Key concepts
Understanding Amazon MWAA Serverless concepts helps you design, deploy, and manage your workflow orchestration solutions. This section explains the core concepts and how they relate to traditional Apache Airflow terminology.
-
Workflow: The Amazon MWAA Serverless resource that represents your orchestration logic. A workflow is created through the Amazon MWAA Serverless API, or CLI. It contains metadata about scheduling, execution roles, and the orchestrated data processing steps (tasks).
-
Workflow Definition: The Apache Airflow concept that defines the structure and dependencies of your tasks. While creating your Workflow, you provide your workflow definition file in Amazon S3. You can use the Python to YAML DAG converter
to convert existing Python based DAG to YAML definitions. -
Task
: An individual unit of work within a workflow. Each task represents a specific operation that runs on a worker. -
Operator
: An Operator is a template for a predefined task.
Workflow isolation
One of the key benefits of Amazon MWAA Serverless is workflow isolation, which provides security and operational benefits:
-
Execution role isolation: Each workflow runs with its own IAM execution role, ensuring that workflows can only access the resources they're explicitly granted permission to use.
-
Compute isolation: Workflows run on dedicated compute resources that are provisioned when the workflow starts and released when it completes.
-
Network isolation: If you choose to specify a VPC, each workflow's tasks run in isolated network environments with their own security group configurations. VPCs are optional with Amazon MWAA Serverless.
This isolation model contrasts with traditional Amazon MWAA where all workflows share the same Airflow environment and execution context.
Workflow versioning
Amazon MWAA Serverless automatically manages workflow versions to help you track changes and enable rollbacks:
-
Automatic versioning: Each time you update a workflow, Amazon MWAA Serverless creates a new version while preserving previous versions.
-
Version identification: Versions are identified by alphanumeric ID.
-
Immutable versions: Once created, workflow versions cannot be modified, ensuring consistency and enabling reliable rollbacks.

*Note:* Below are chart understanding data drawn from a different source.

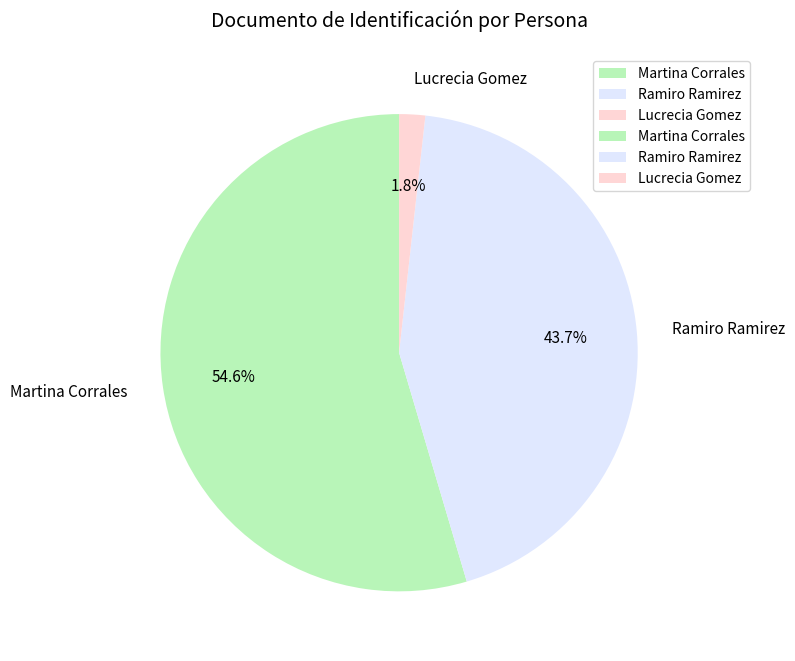

Count the number of slices in the pie.

3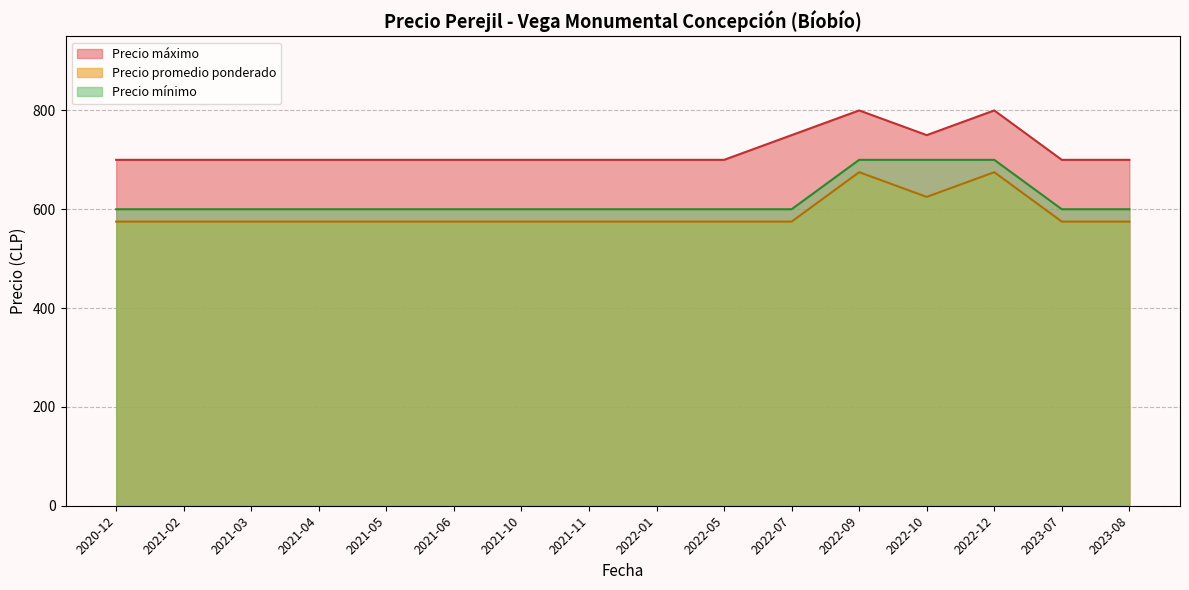

True or false: Precio maximo has more than 1 interior local peaks.

True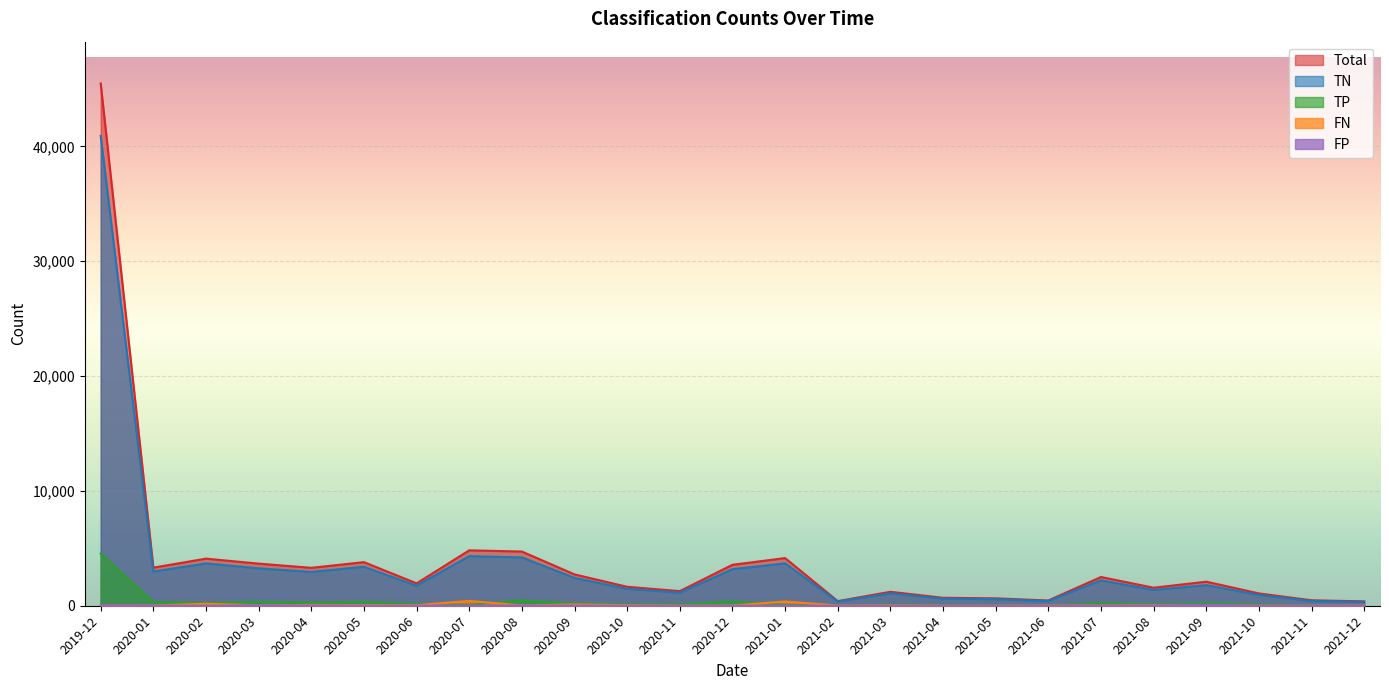

What is the sum of all FP values?

393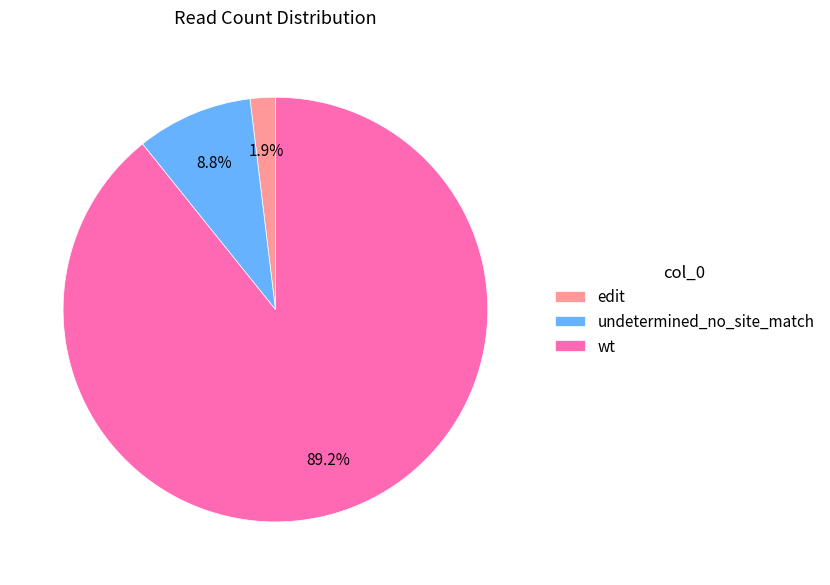

Is wt the majority of the pie?

Yes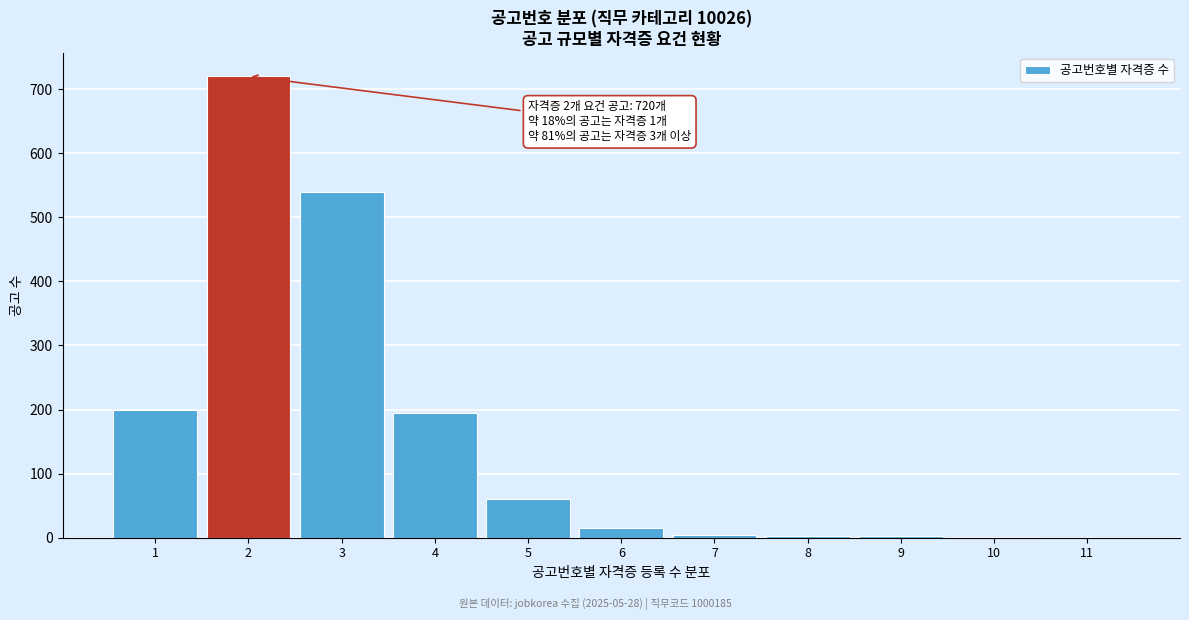

Is it true that the value at 2 is 720?

True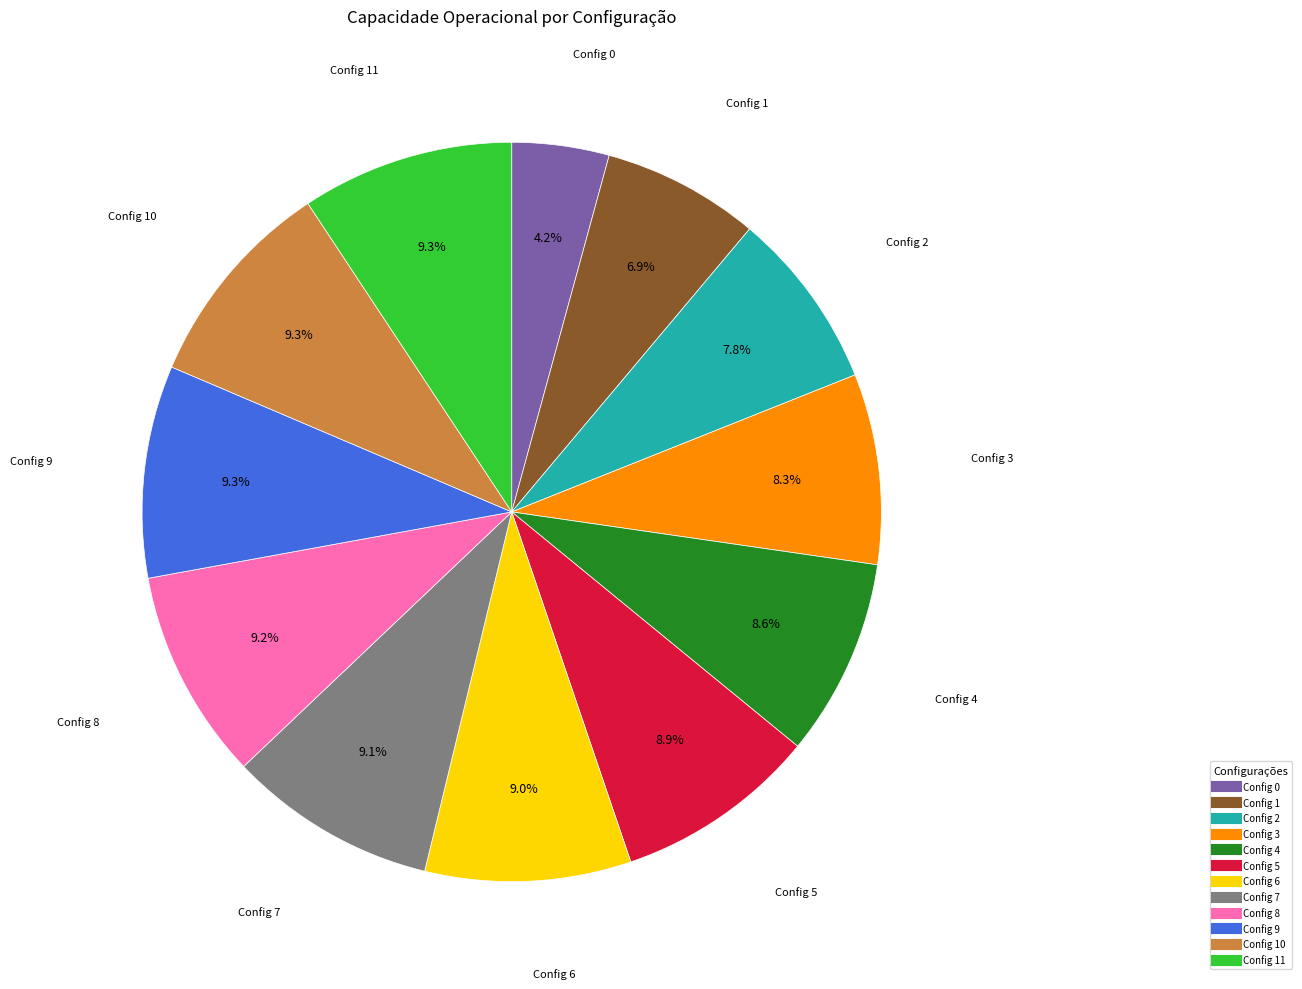

Count the number of slices in the pie.

12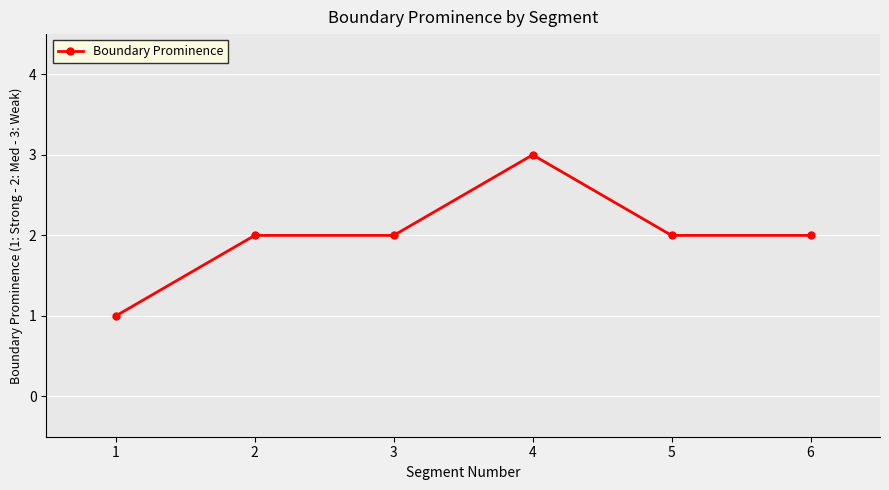

Which label corresponds to the largest value in the chart?

4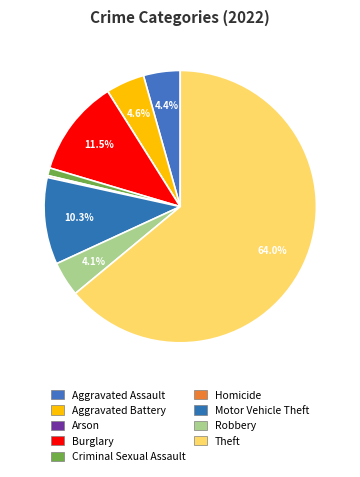

The Burglary slice represents 17% of the pie. True or false?

False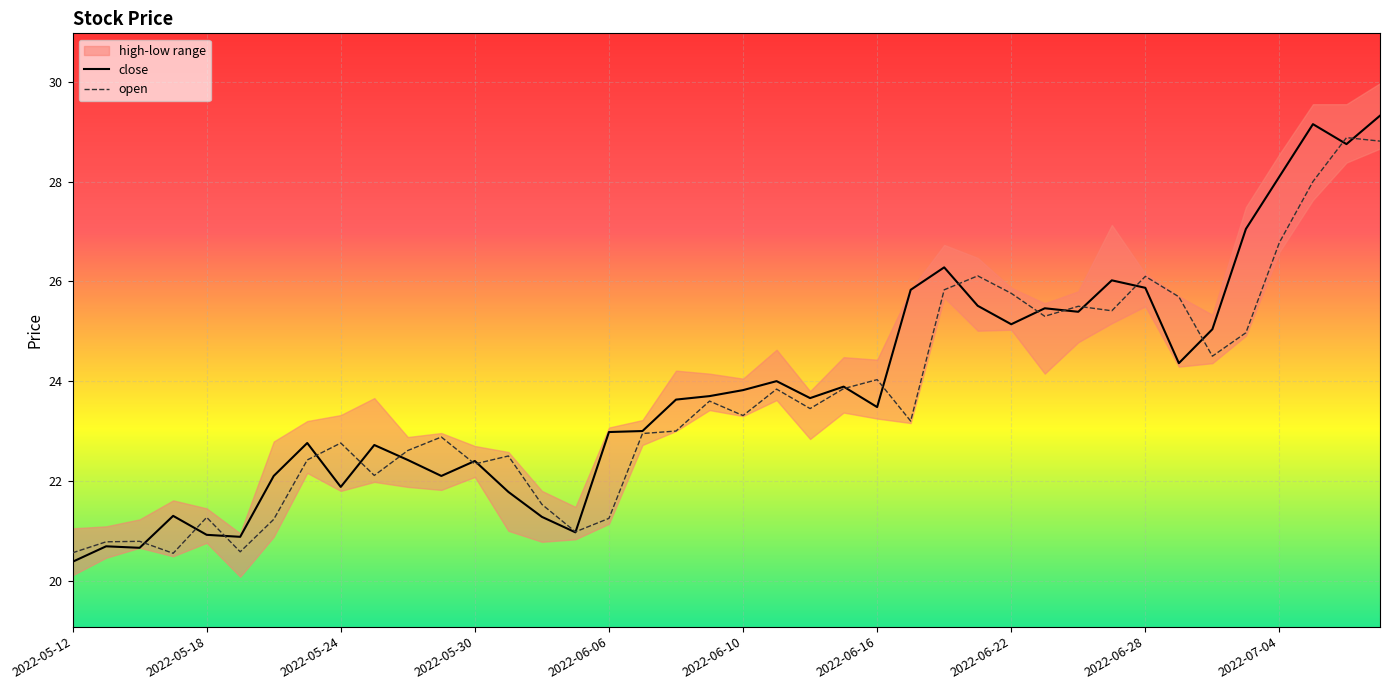

At which label does close reach its minimum?

2022-05-12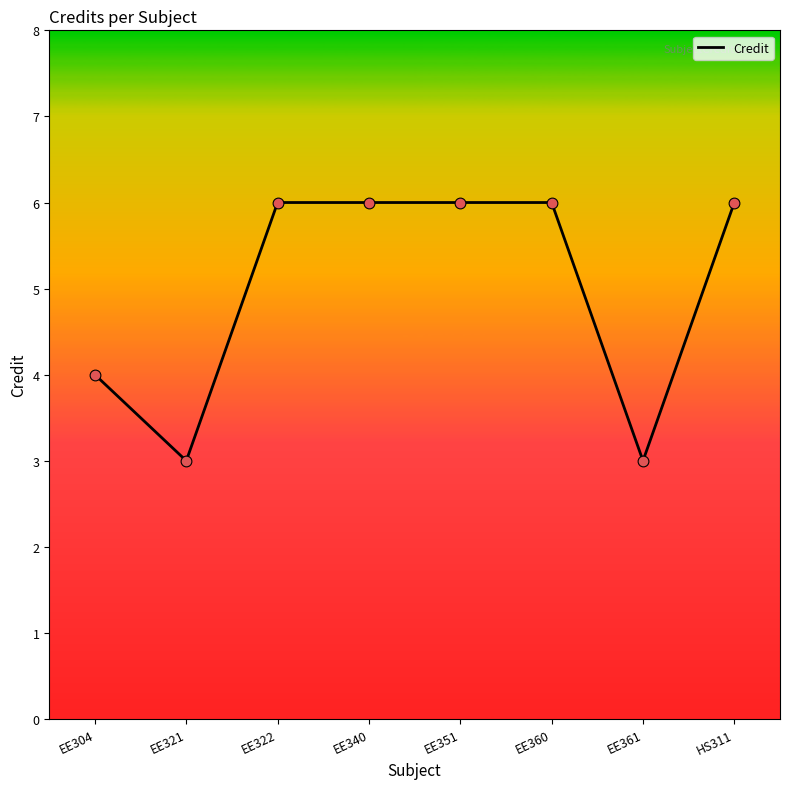

What is the ratio of the value at HS311 to the value at EE322?

1.0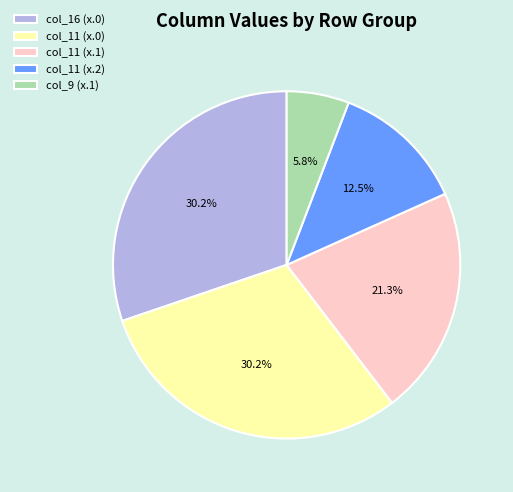

Is there a majority slice in this chart?

No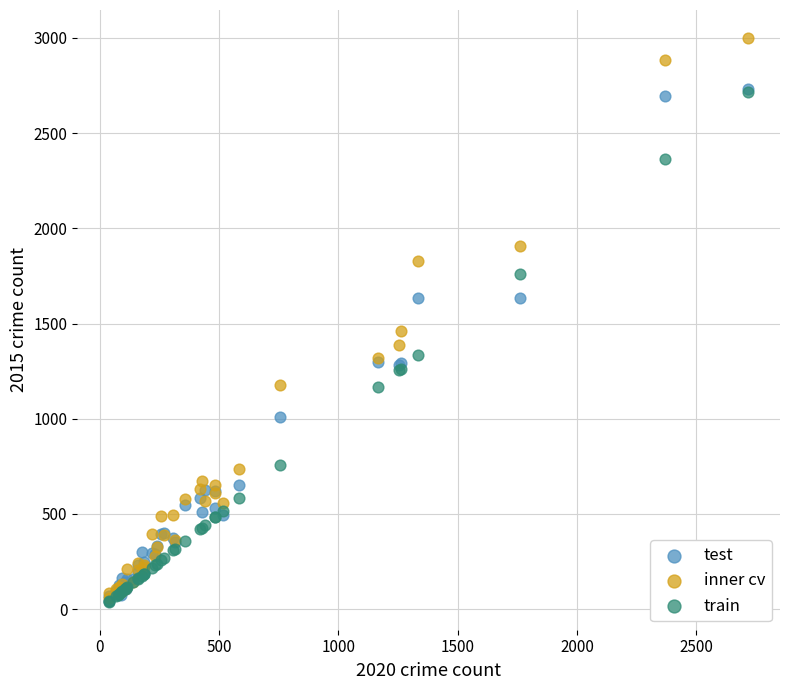

In the inner cv series, what Y value is closest to 1529?

1463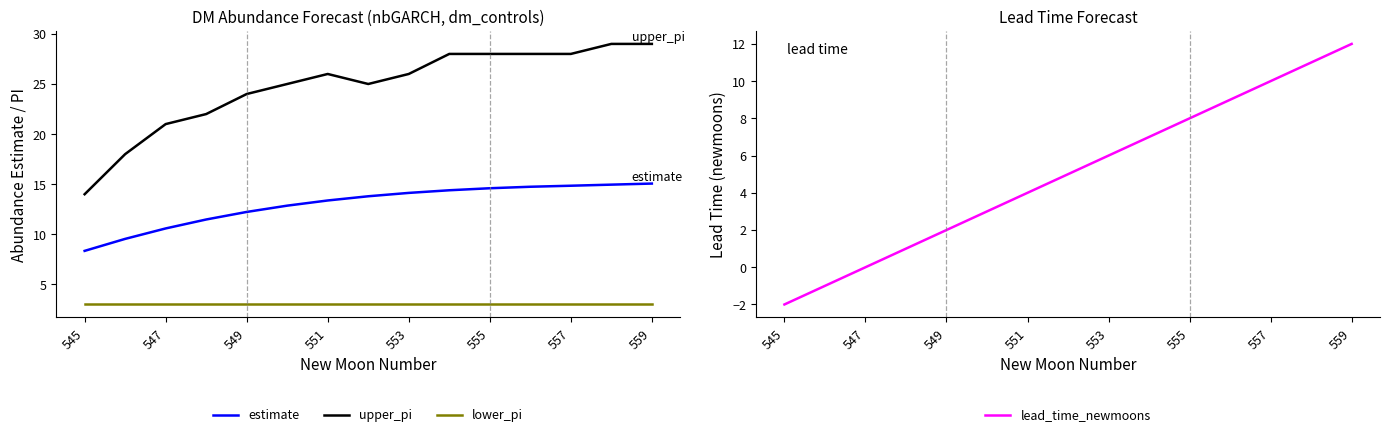

True or false: lower_pi and estimate cross at least once.

False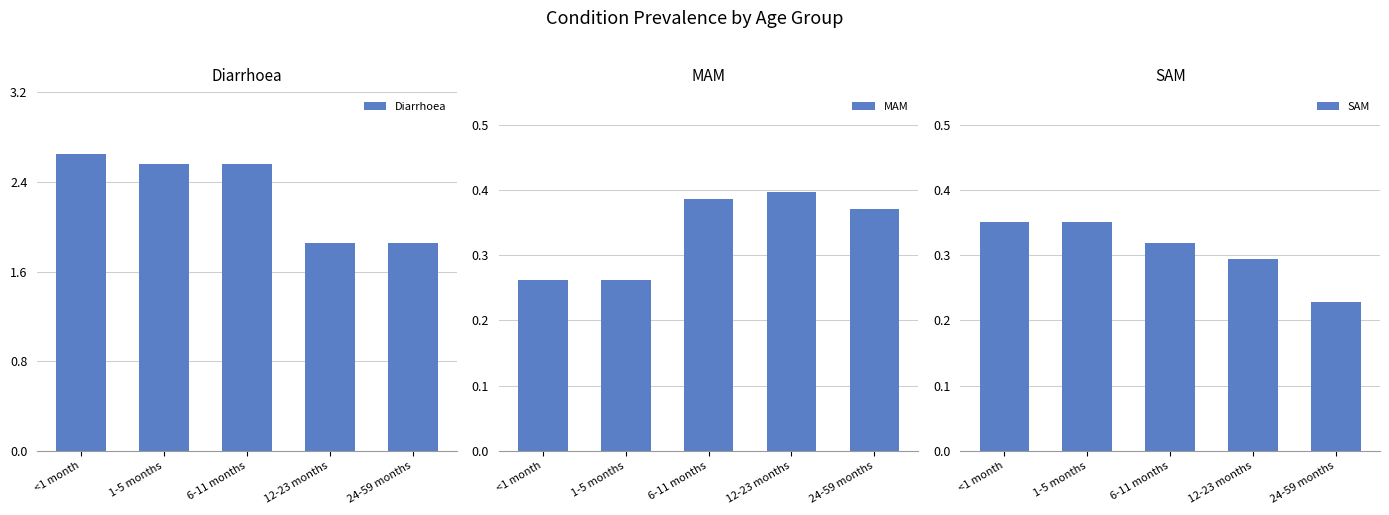

What is the difference between the second highest and second lowest values in the SAM series?

0.1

This versioning system allows you to safely evolve your workflows while maintaining the ability to rollback to previous working versions if issues arise.
Execution model
Amazon MWAA Serverless uses a serverless execution model that differs significantly from traditional Airflow deployments:
On-demand provisioning
Resources are provisioned only when workflows need to run:
-
Workflow startup: When a workflow is triggered (by schedule or on-demand), Amazon MWAA Serverless provisions the necessary compute resources.
-
Task execution: Individual tasks run on isolated compute instances with the appropriate execution role and network configuration.
-
Automatic cleanup: Resources are automatically released when the workflow completes, ensuring you only pay for actual usage.
Scheduling model
Amazon MWAA Serverless uses EventBridge Scheduler for reliable workflow scheduling:
-
Timezone support: Schedules can be defined with specific timezones, ensuring workflows run at the correct local time regardless of AWS region.
-
Flexible scheduling: Support for cron expressions, rate expressions, and one-time schedules.
-
Reliable delivery: EventBridge Scheduler provides built-in retry logic and dead letter queue support for failed workflow triggers.
YAML support
Amazon MWAA Serverless uses YAML based workflow definitions that provide a declarative approach to workflow authoring. You can use the Python to YAML converter tool to convert exiting Python based DAGs to YAML definition.
-
Declarative syntax: Define your workflow structure, dependencies, and task configurations using YAML syntax.
-
Version control-friendly: YAML files are easy to version control, review, and collaborate on.
-
Validation: Amazon MWAA Serverless validates your YAML definitions before execution to catch configuration errors early.
-
Template support: Use Jinja2 templating within your YAML definition for dynamic configuration.
Example YAML structure:
Monitoring
You can observe your Amazon MWAA Serverless resources using AWS native services:
-
CloudWatch logs: Access your workflow and task logs in CloudWatch for analysis and troubleshooting.
-
CloudTrail integration: API calls and workflow management actions are logged in CloudTrail for audit and compliance.
-
Console: View workflow status using the Amazon MWAA Serverless console.
Unlike traditional Amazon MWAA, you don't have direct access to the Apache Airflow web interface. Instead, you can build your custom monitoring and observability using AWS native tools.